TASK PROMPT: Every entry below should be repeated exactly; the pictures should not.

——

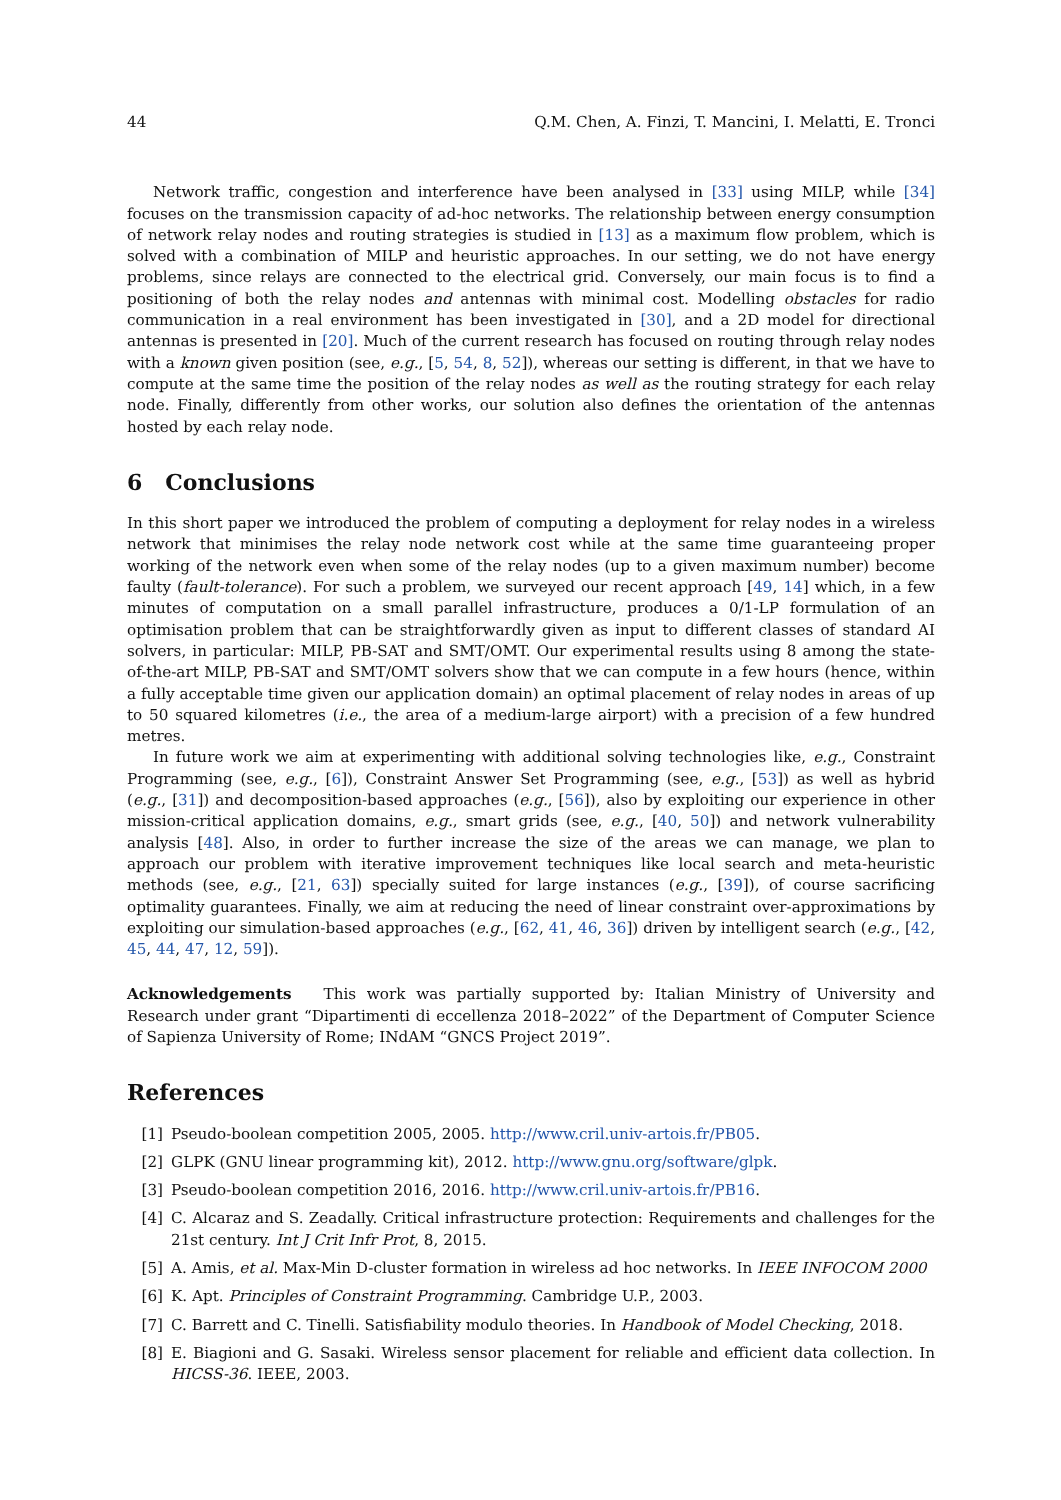44 Q.M. Chen, A. Finzi, T. Mancini, I. Melatti, E. Tronci
Network traffic, congestion and interference have been analysed in [33] using MILP, while [34] focuses on the transmission capacity of ad-hoc networks. The relationship between energy consumption of network relay nodes and routing strategies is studied in [13] as a maximum flow problem, which is solved with a combination of MILP and heuristic approaches. In our setting, we do not have energy problems, since relays are connected to the electrical grid. Conversely, our main focus is to find a positioning of both the relay nodes and antennas with minimal cost. Modelling obstacles for radio communication in a real environment has been investigated in [30], and a 2D model for directional antennas is presented in [20]. Much of the current research has focused on routing through relay nodes with a known given position (see, e.g., [5, 54, 8, 52]), whereas our setting is different, in that we have to compute at the same time the position of the relay nodes as well as the routing strategy for each relay node. Finally, differently from other works, our solution also defines the orientation of the antennas hosted by each relay node.
6 Conclusions
In this short paper we introduced the problem of computing a deployment for relay nodes in a wireless network that minimises the relay node network cost while at the same time guaranteeing proper working of the network even when some of the relay nodes (up to a given maximum number) become faulty (fault-tolerance). For such a problem, we surveyed our recent approach [49, 14] which, in a few minutes of computation on a small parallel infrastructure, produces a 0/1-LP formulation of an optimisation problem that can be straightforwardly given as input to different classes of standard AI solvers, in particular: MILP, PB-SAT and SMT/OMT. Our experimental results using 8 among the state-of-the-art MILP, PB-SAT and SMT/OMT solvers show that we can compute in a few hours (hence, within a fully acceptable time given our application domain) an optimal placement of relay nodes in areas of up to 50 squared kilometres (i.e., the area of a medium-large airport) with a precision of a few hundred metres.
In future work we aim at experimenting with additional solving technologies like, e.g., Constraint Programming (see, e.g., [6]), Constraint Answer Set Programming (see, e.g., [53]) as well as hybrid (e.g., [31]) and decomposition-based approaches (e.g., [56]), also by exploiting our experience in other mission-critical application domains, e.g., smart grids (see, e.g., [40, 50]) and network vulnerability analysis [48]. Also, in order to further increase the size of the areas we can manage, we plan to approach our problem with iterative improvement techniques like local search and meta-heuristic methods (see, e.g., [21, 63]) specially suited for large instances (e.g., [39]), of course sacrificing optimality guarantees. Finally, we aim at reducing the need of linear constraint over-approximations by exploiting our simulation-based approaches (e.g., [62, 41, 46, 36]) driven by intelligent search (e.g., [42, 45, 44, 47, 12, 59]).
Acknowledgements This work was partially supported by: Italian Ministry of University and Research under grant “Dipartimenti di eccellenza 2018–2022” of the Department of Computer Science of Sapienza University of Rome; INdAM “GNCS Project 2019”.
References
[1] Pseudo-boolean competition 2005, 2005. http://www.cril.univ-artois.fr/PB05.
[2] GLPK (GNU linear programming kit), 2012. http://www.gnu.org/software/glpk.
[3] Pseudo-boolean competition 2016, 2016. http://www.cril.univ-artois.fr/PB16.
[4] C. Alcaraz and S. Zeadally. Critical infrastructure protection: Requirements and challenges for the 21st century. Int J Crit Infr Prot, 8, 2015.
[5] A. Amis, et al. Max-Min D-cluster formation in wireless ad hoc networks. In IEEE INFOCOM 2000
[6] K. Apt. Principles of Constraint Programming. Cambridge U.P., 2003.
[7] C. Barrett and C. Tinelli. Satisfiability modulo theories. In Handbook of Model Checking, 2018.
[8] E. Biagioni and G. Sasaki. Wireless sensor placement for reliable and efficient data collection. In HICSS-36. IEEE, 2003.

——

RESULT OF THE EXERCISE:
44 Q.M. Chen, A. Finzi, T. Mancini, I. Melatti, E. Tronci
Network traffic, congestion and interference have been analysed in [33] using MILP, while [34] focuses on the transmission capacity of ad-hoc networks. The relationship between energy consumption of network relay nodes and routing strategies is studied in [13] as a maximum flow problem, which is solved with a combination of MILP and heuristic approaches. In our setting, we do not have energy problems, since relays are connected to the electrical grid. Conversely, our main focus is to find a positioning of both the relay nodes and antennas with minimal cost. Modelling obstacles for radio communication in a real environment has been investigated in [30], and a 2D model for directional antennas is presented in [20]. Much of the current research has focused on routing through relay nodes with a known given position (see, e.g., [5, 54, 8, 52]), whereas our setting is different, in that we have to compute at the same time the position of the relay nodes as well as the routing strategy for each relay node. Finally, differently from other works, our solution also defines the orientation of the antennas hosted by each relay node.
6 Conclusions
In this short paper we introduced the problem of computing a deployment for relay nodes in a wireless network that minimises the relay node network cost while at the same time guaranteeing proper working of the network even when some of the relay nodes (up to a given maximum number) become faulty (fault-tolerance). For such a problem, we surveyed our recent approach [49, 14] which, in a few minutes of computation on a small parallel infrastructure, produces a 0/1-LP formulation of an optimisation problem that can be straightforwardly given as input to different classes of standard AI solvers, in particular: MILP, PB-SAT and SMT/OMT. Our experimental results using 8 among the state-of-the-art MILP, PB-SAT and SMT/OMT solvers show that we can compute in a few hours (hence, within a fully acceptable time given our application domain) an optimal placement of relay nodes in areas of up to 50 squared kilometres (i.e., the area of a medium-large airport) with a precision of a few hundred metres.
In future work we aim at experimenting with additional solving technologies like, e.g., Constraint Programming (see, e.g., [6]), Constraint Answer Set Programming (see, e.g., [53]) as well as hybrid (e.g., [31]) and decomposition-based approaches (e.g., [56]), also by exploiting our experience in other mission-critical application domains, e.g., smart grids (see, e.g., [40, 50]) and network vulnerability analysis [48]. Also, in order to further increase the size of the areas we can manage, we plan to approach our problem with iterative improvement techniques like local search and meta-heuristic methods (see, e.g., [21, 63]) specially suited for large instances (e.g., [39]), of course sacrificing optimality guarantees. Finally, we aim at reducing the need of linear constraint over-approximations by exploiting our simulation-based approaches (e.g., [62, 41, 46, 36]) driven by intelligent search (e.g., [42, 45, 44, 47, 12, 59]).
Acknowledgements This work was partially supported by: Italian Ministry of University and Research under grant “Dipartimenti di eccellenza 2018–2022” of the Department of Computer Science of Sapienza University of Rome; INdAM “GNCS Project 2019”.
References
[1] Pseudo-boolean competition 2005, 2005. http://www.cril.univ-artois.fr/PB05.
[2] GLPK (GNU linear programming kit), 2012. http://www.gnu.org/software/glpk.
[3] Pseudo-boolean competition 2016, 2016. http://www.cril.univ-artois.fr/PB16.
[4] C. Alcaraz and S. Zeadally. Critical infrastructure protection: Requirements and challenges for the 21st century. Int J Crit Infr Prot, 8, 2015.
[5] A. Amis, et al. Max-Min D-cluster formation in wireless ad hoc networks. In IEEE INFOCOM 2000
[6] K. Apt. Principles of Constraint Programming. Cambridge U.P., 2003.
[7] C. Barrett and C. Tinelli. Satisfiability modulo theories. In Handbook of Model Checking, 2018.
[8] E. Biagioni and G. Sasaki. Wireless sensor placement for reliable and efficient data collection. In HICSS-36. IEEE, 2003.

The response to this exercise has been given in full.